Both Ridge and Lasso **do not penalize the intercept**. Why?
- Intercept represents overall mean of target
- Penalizing it would bias predictions
- Implementation: Set `fit_intercept=true` (default)

### Multicollinearity

**Problem**: When features are highly correlated, OLS becomes unstable
**Ridge Solution**: Adding αI to X^T X guarantees invertibility
**Lasso Behavior**: Arbitrarily picks one feature from correlated group

---

## Verification Through Tests

Regularization models have comprehensive test coverage:

**Ridge Tests** (14 tests):
- Closed-form solution correctness
- Coefficients shrink as α increases
- α = 0 recovers OLS
- Multivariate regression
- Save/load serialization

**Lasso Tests** (12 tests):
- Sparsity property (some coefficients = 0)
- Coordinate descent convergence
- Soft-thresholding operator
- High α → all coefficients → 0

**ElasticNet Tests** (15 tests):
- l1_ratio = 1.0 behaves like Lasso
- l1_ratio = 0.0 behaves like Ridge
- Mixed penalty balances sparsity and stability

**Test Reference**: `src/linear_model/mod.rs` tests

---

## Real-World Application

### When Ridge Outperforms OLS

**Scenario**: Predicting house prices with 20 correlated features (size, bedrooms, bathrooms, etc.)
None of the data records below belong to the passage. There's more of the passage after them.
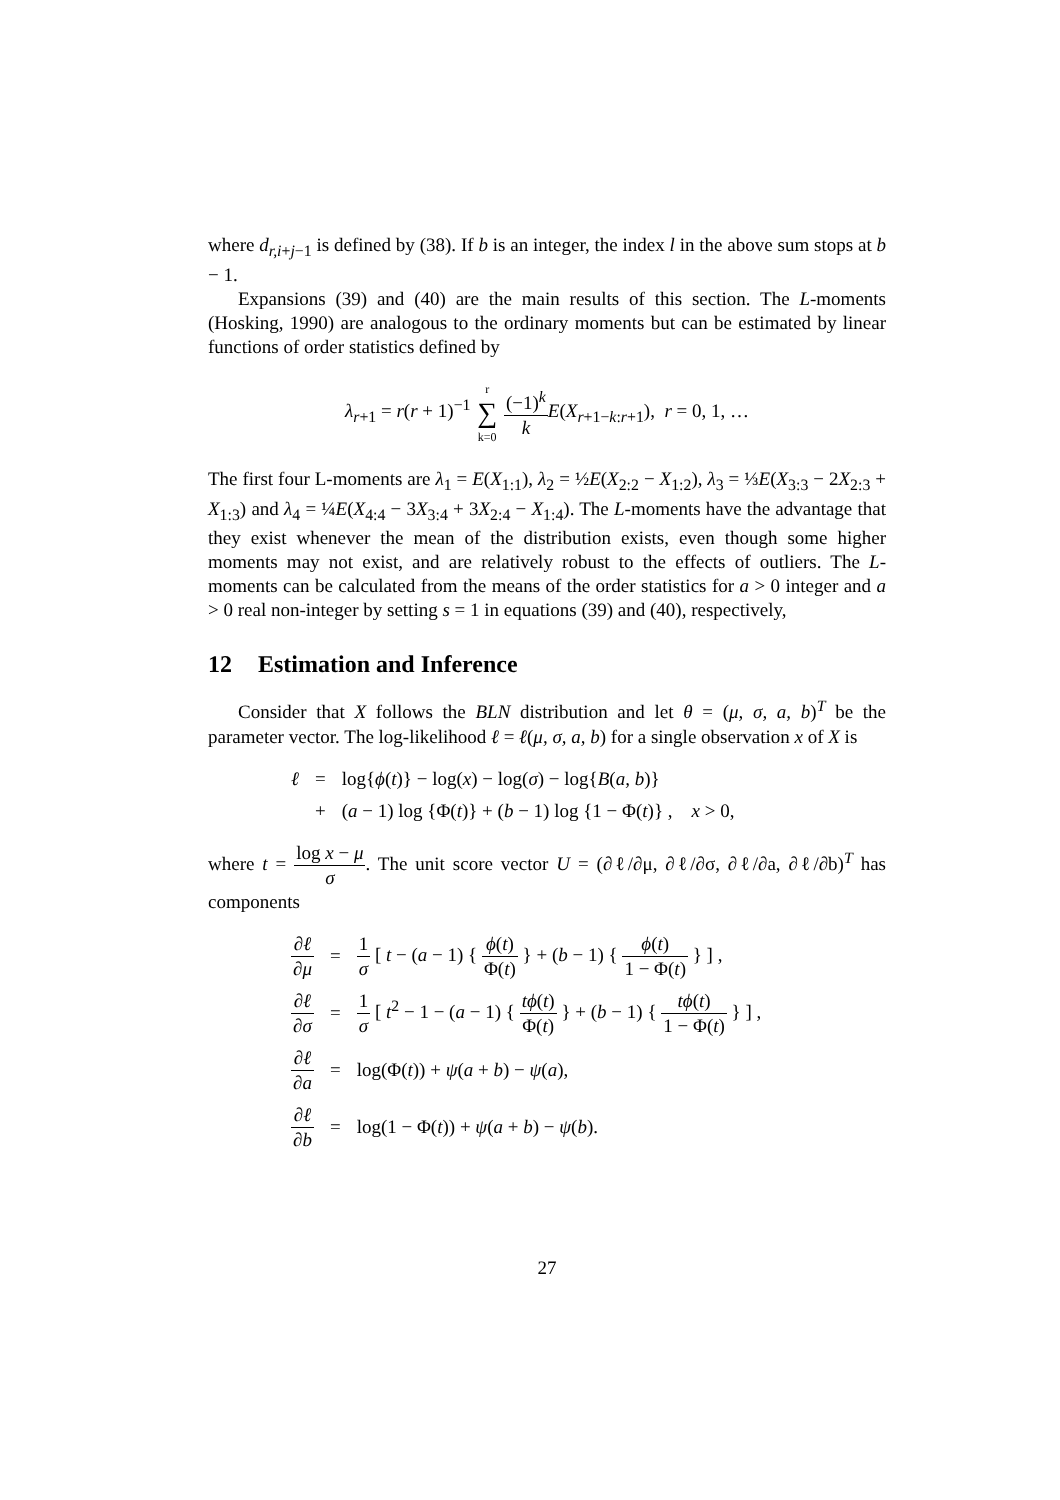where d<sub>r,i+j−1</sub> is defined by (38). If b is an integer, the index l in the above sum stops at b − 1.
Expansions (39) and (40) are the main results of this section. The L-moments (Hosking, 1990) are analogous to the ordinary moments but can be estimated by linear functions of order statistics defined by
λ<sub>r+1</sub> = r(r + 1)<sup>−1</sup> r ∑ k=0 (−1)<sup>k</sup> k E(X<sub>r+1−k:r+1</sub>), r = 0, 1, …
The first four L-moments are λ<sub>1</sub> = E(X<sub>1:1</sub>), λ<sub>2</sub> = ½E(X<sub>2:2</sub> − X<sub>1:2</sub>), λ<sub>3</sub> = ⅓E(X<sub>3:3</sub> − 2X<sub>2:3</sub> + X<sub>1:3</sub>) and λ<sub>4</sub> = ¼E(X<sub>4:4</sub> − 3X<sub>3:4</sub> + 3X<sub>2:4</sub> − X<sub>1:4</sub>). The L-moments have the advantage that they exist whenever the mean of the distribution exists, even though some higher moments may not exist, and are relatively robust to the effects of outliers. The L-moments can be calculated from the means of the order statistics for a > 0 integer and a > 0 real non-integer by setting s = 1 in equations (39) and (40), respectively,
12 Estimation and Inference
Consider that X follows the BLN distribution and let θ = (μ, σ, a, b)<sup>T</sup> be the parameter vector. The log-likelihood ℓ = ℓ(μ, σ, a, b) for a single observation x of X is
| ℓ | = | log{ ϕ ( t )} − log( x ) − log( σ ) − log{ B ( a, b )} |
| | + | ( a − 1) log {Φ( t )} + ( b − 1) log {1 − Φ( t )} , x > 0, |
where t = log x − μ σ. The unit score vector U = (∂ℓ/∂μ, ∂ℓ/∂σ, ∂ℓ/∂a, ∂ℓ/∂b)<sup>T</sup> has components
| ∂ ℓ ∂ μ | = | 1 σ [ t − ( a − 1) { ϕ ( t ) Φ( t ) } + ( b − 1) { ϕ ( t ) 1 − Φ( t ) } ] , |
| ∂ ℓ ∂ σ | = | 1 σ [ t<sup>2</sup> − 1 − ( a − 1) { tϕ ( t ) Φ( t ) } + ( b − 1) { tϕ ( t ) 1 − Φ( t ) } ] , |
| ∂ ℓ ∂ a | = | log(Φ( t )) + ψ ( a + b ) − ψ ( a ), |
| ∂ ℓ ∂ b | = | log(1 − Φ( t )) + ψ ( a + b ) − ψ ( b ). |
27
**OLS Problem**: High variance estimates, unstable predictions
**Ridge Solution**: Shrinks correlated coefficients, reduces variance

**Result**: Lower test error despite higher bias

### When Lasso Enables Interpretation

**Scenario**: Medical diagnosis with 1000 genetic markers, only ~10 relevant

**Lasso Benefit**: Selects sparse subset (e.g., 12 markers), rest → 0
**Business Value**: Cheaper tests (measure only 12 markers), interpretable model

---

## Further Reading

### Peer-Reviewed Papers

**Tibshirani (1996)** - *Regression Shrinkage and Selection via the Lasso*
- **Relevance**: Original Lasso paper introducing L1 regularization
- **Link**: [JSTOR]https://www.jstor.org/stable/2346178 (publicly accessible)
- **Key Contribution**: Proves Lasso produces sparse solutions
- **Applied in**: `src/linear_model/mod.rs` Lasso implementation

**Zou & Hastie (2005)** - *Regularization and Variable Selection via the Elastic Net*
- **Relevance**: Introduces ElasticNet combining L1 and L2
- **Link**: [JSTOR]https://www.jstor.org/stable/3647580 (publicly accessible)
- **Key Contribution**: Solves Lasso's limitations with correlated features
- **Applied in**: `src/linear_model/mod.rs` ElasticNet implementation

### Related Chapters

- [Linear Regression Theory]./linear-regression.md - OLS foundation
- [Cross-Validation Theory]./cross-validation.md - Hyperparameter tuning
- [Feature Scaling Theory]./feature-scaling.md - CRITICAL for regularization
- [Regression Metrics Theory]./regression-metrics.md - Evaluating regularized models

---

## Summary

**What You Learned**:
- ✅ Regularization = loss + penalty (bias-variance trade-off)
- ✅ Ridge (L2): Shrinks all coefficients, closed-form, stable
- ✅ Lasso (L1): Produces sparsity, feature selection, iterative
- ✅ ElasticNet: Combines L1 + L2, best of both worlds
- ✅ Feature scaling is MANDATORY for regularization
- ✅ Hyperparameter tuning via cross-validation

**Verification Guarantee**: All regularization methods extensively tested (40+ tests) in `src/linear_model/mod.rs`. Tests verify mathematical properties (sparsity, shrinkage, equivalence).

**Quick Reference**:
- **Multicollinearity**: Ridge
- **Feature selection**: Lasso
- **Correlated features + selection**: ElasticNet
- **Speed**: Ridge (fastest)

**Key Equation**:
```text
Ridge:      β = (X^T X + αI)^(-1) X^T y
Lasso:      minimize ||y - Xβ||² + α||β||ElasticNet: minimize ||y -||² + α[ρ||β||₁ + (1-ρ)||β||²₂]
```

---

**Next Chapter**: [Logistic Regression Theory](./logistic-regression.md)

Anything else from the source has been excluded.